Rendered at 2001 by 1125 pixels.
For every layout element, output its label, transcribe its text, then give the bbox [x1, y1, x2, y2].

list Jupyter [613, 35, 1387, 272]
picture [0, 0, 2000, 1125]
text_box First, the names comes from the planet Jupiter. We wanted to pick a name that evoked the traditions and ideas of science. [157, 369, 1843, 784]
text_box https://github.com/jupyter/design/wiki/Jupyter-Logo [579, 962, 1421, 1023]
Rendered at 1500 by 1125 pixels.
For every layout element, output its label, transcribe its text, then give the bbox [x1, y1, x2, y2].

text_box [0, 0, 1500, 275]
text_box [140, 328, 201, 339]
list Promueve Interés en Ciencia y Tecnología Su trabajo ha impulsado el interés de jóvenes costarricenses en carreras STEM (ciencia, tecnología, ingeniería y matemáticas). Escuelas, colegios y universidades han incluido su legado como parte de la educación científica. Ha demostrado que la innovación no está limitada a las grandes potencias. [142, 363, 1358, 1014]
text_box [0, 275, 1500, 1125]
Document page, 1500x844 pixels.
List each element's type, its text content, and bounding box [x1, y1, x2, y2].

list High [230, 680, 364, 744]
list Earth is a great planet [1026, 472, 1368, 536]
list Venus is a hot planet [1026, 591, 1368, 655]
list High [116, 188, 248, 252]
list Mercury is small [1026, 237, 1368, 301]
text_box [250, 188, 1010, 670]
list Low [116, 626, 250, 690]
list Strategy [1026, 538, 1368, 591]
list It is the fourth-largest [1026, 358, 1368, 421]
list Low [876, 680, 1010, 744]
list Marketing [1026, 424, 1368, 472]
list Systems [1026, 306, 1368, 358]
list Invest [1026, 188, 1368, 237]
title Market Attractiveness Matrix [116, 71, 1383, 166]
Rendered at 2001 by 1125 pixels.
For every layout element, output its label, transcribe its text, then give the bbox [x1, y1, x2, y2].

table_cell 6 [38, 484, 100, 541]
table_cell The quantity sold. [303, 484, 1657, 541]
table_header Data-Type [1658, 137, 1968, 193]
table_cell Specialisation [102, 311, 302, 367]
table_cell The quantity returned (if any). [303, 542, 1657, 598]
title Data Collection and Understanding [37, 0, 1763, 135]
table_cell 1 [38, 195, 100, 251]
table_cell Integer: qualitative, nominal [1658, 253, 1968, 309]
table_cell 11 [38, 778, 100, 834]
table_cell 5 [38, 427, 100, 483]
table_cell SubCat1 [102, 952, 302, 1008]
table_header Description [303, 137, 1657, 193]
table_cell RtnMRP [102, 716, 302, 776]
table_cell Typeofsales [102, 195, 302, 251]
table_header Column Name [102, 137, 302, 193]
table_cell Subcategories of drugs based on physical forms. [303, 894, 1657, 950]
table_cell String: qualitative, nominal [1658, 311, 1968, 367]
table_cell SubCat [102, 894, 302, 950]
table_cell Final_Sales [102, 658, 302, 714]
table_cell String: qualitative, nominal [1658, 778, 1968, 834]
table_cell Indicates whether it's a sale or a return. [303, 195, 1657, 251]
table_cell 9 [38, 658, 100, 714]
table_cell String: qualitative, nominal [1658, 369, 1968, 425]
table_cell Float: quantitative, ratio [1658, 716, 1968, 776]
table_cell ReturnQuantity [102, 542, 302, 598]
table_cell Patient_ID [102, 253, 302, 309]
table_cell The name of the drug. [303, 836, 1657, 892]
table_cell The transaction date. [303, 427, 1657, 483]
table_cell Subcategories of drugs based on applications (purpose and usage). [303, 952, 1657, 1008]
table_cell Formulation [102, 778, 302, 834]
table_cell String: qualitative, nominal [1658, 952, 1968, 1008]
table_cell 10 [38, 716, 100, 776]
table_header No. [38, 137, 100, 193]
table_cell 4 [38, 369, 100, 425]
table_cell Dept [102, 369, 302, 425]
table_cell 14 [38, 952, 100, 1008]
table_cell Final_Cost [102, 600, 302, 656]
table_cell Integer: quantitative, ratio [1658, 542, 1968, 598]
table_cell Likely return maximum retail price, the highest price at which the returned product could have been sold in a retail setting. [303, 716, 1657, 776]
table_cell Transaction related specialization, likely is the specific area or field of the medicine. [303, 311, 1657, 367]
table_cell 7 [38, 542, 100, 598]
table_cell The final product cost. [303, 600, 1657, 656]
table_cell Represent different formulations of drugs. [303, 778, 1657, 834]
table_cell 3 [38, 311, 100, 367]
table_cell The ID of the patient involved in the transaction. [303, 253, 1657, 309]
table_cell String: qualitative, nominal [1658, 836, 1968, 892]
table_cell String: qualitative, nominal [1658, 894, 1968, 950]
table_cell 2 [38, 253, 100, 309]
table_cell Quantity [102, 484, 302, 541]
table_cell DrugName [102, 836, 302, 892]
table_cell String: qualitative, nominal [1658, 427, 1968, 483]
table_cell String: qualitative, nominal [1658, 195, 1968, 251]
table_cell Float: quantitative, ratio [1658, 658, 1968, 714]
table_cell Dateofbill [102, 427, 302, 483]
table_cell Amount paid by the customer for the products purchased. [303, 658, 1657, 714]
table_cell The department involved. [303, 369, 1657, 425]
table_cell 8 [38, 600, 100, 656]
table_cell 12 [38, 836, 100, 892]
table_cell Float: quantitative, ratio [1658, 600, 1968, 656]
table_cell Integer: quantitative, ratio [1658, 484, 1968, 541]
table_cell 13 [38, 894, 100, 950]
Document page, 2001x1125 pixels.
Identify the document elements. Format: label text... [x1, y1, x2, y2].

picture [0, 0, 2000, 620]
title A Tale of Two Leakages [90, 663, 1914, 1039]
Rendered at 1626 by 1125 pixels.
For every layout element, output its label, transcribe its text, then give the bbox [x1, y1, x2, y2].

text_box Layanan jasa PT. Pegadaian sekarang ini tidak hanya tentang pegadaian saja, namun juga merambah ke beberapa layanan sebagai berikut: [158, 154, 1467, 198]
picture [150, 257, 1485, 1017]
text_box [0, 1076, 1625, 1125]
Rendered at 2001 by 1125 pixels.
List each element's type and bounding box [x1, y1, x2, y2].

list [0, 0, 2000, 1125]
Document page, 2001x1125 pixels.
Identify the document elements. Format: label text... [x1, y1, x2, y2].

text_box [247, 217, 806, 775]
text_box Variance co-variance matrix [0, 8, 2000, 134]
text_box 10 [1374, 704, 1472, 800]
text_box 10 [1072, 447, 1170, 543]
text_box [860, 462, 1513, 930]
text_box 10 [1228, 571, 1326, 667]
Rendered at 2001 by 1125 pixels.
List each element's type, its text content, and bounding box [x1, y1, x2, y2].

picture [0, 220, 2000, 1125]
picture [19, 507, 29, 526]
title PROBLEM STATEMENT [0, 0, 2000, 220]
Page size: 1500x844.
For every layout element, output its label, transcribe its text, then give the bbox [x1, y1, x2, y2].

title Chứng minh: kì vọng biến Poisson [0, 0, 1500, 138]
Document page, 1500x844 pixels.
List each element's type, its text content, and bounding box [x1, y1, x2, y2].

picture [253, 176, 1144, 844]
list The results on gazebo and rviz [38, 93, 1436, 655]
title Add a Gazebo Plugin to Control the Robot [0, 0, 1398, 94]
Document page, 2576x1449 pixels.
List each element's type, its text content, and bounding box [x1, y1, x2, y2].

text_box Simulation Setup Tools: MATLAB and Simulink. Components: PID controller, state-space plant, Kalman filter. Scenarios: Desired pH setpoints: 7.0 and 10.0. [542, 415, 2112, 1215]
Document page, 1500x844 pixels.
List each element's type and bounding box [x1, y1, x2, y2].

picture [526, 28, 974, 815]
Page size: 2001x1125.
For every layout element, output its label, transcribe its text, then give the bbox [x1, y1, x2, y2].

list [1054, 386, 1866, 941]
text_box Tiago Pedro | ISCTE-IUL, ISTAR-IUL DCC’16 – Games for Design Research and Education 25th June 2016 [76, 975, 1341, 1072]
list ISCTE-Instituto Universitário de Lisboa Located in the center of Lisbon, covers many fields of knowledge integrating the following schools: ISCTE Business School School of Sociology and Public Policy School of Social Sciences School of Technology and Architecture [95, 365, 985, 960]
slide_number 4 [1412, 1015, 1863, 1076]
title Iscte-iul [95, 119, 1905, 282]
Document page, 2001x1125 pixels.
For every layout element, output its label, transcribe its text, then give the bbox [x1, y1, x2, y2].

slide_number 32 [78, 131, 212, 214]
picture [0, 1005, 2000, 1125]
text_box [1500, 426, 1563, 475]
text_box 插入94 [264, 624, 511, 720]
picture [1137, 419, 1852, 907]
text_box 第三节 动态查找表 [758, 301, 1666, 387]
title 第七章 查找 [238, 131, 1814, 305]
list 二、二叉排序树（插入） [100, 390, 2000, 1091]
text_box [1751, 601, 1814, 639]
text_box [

- INSTRUCTIONS FOR THE TASK -
Check the data above line by line for the word "size". State only how many lines contain it.

- RESULT OF THE TASK -
2